In other words, it has no place in the learning process other than summarizing a ridiculous amount of data that no known biological organism can consciously do according to the metrics we have agreed on. For this reason, I find entertaining any notion of incorporating AI in the classroom of planning education utterly risky as human minds, young and old, are far too impressionable, and for good evolutionary reason, to be trusted with ex-poste knowledge reconstruction. (Besides, making predictions based on statistical/probabilistic models and then retracing the logic in the models makes learning like chasing one's tail, only much less fun). My advice for students at all stages of life is: don’t let AI deprive you of the opportunity to make the connection yourself; you can always ask it afterwards.
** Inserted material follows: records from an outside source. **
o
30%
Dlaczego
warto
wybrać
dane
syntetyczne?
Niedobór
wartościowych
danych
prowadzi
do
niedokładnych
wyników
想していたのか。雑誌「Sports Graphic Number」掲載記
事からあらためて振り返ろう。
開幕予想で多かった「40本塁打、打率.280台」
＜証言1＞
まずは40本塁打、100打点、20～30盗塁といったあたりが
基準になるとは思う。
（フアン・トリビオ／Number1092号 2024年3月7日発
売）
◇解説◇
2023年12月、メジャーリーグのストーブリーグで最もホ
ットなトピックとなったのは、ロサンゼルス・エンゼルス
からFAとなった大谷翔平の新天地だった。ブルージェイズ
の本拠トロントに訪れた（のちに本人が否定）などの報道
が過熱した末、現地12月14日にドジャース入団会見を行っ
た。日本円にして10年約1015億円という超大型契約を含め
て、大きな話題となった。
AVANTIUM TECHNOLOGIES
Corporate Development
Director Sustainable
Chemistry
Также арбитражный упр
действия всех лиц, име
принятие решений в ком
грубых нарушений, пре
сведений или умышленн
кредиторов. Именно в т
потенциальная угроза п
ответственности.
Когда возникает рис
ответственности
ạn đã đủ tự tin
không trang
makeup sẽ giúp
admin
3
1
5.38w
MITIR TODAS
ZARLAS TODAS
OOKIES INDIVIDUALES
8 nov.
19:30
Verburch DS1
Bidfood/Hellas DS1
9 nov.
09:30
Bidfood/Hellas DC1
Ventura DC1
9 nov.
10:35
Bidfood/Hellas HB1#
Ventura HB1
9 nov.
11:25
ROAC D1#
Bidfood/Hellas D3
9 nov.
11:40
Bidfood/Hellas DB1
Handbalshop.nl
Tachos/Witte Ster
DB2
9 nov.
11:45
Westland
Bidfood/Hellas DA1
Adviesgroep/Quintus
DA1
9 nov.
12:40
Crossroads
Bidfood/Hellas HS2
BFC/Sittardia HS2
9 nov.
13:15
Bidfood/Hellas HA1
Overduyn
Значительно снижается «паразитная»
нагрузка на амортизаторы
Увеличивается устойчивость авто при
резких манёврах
The implication from that last statement is that there’s no theoretical gap between a thinking thing made up of metallic or organic matter or whatever combination of substances. That our machines will produce ever closer approximations and eventually replicate human intuition and ingenuity and imagination is not a question but an inevitability. Good news is that we are always moving toward convergence or some sort of new equilibrium following any kind of disruptive cognitive/technological advances; the challenge is minimizing the damage on the way -- that our experimentation with various AI projects don’t cause unnecessary harm or suffering. Students who mistake AI for an aid to learning beyond simple fact-finding and pattern-summarizing simply have not noticed the delight of true learning. The goal for us educators in the classroom is to recall, reproduce, and reinforce those fleeting joyful moments of epiphany and revelation – like that one when you first discovered negative numbers as a child, of learning through love and human connection, and thereby put AI in its rightful place of serving simply as an efficient, aided self-correcting gyroscopic calculator, to be used only by those properly trained.
Googling “AI planning.org” will return all the current AI endeavors in urban planning – the first few results being the newest publications on the current state of knowledge and application and deliberation, each providing links and citations to useful resources.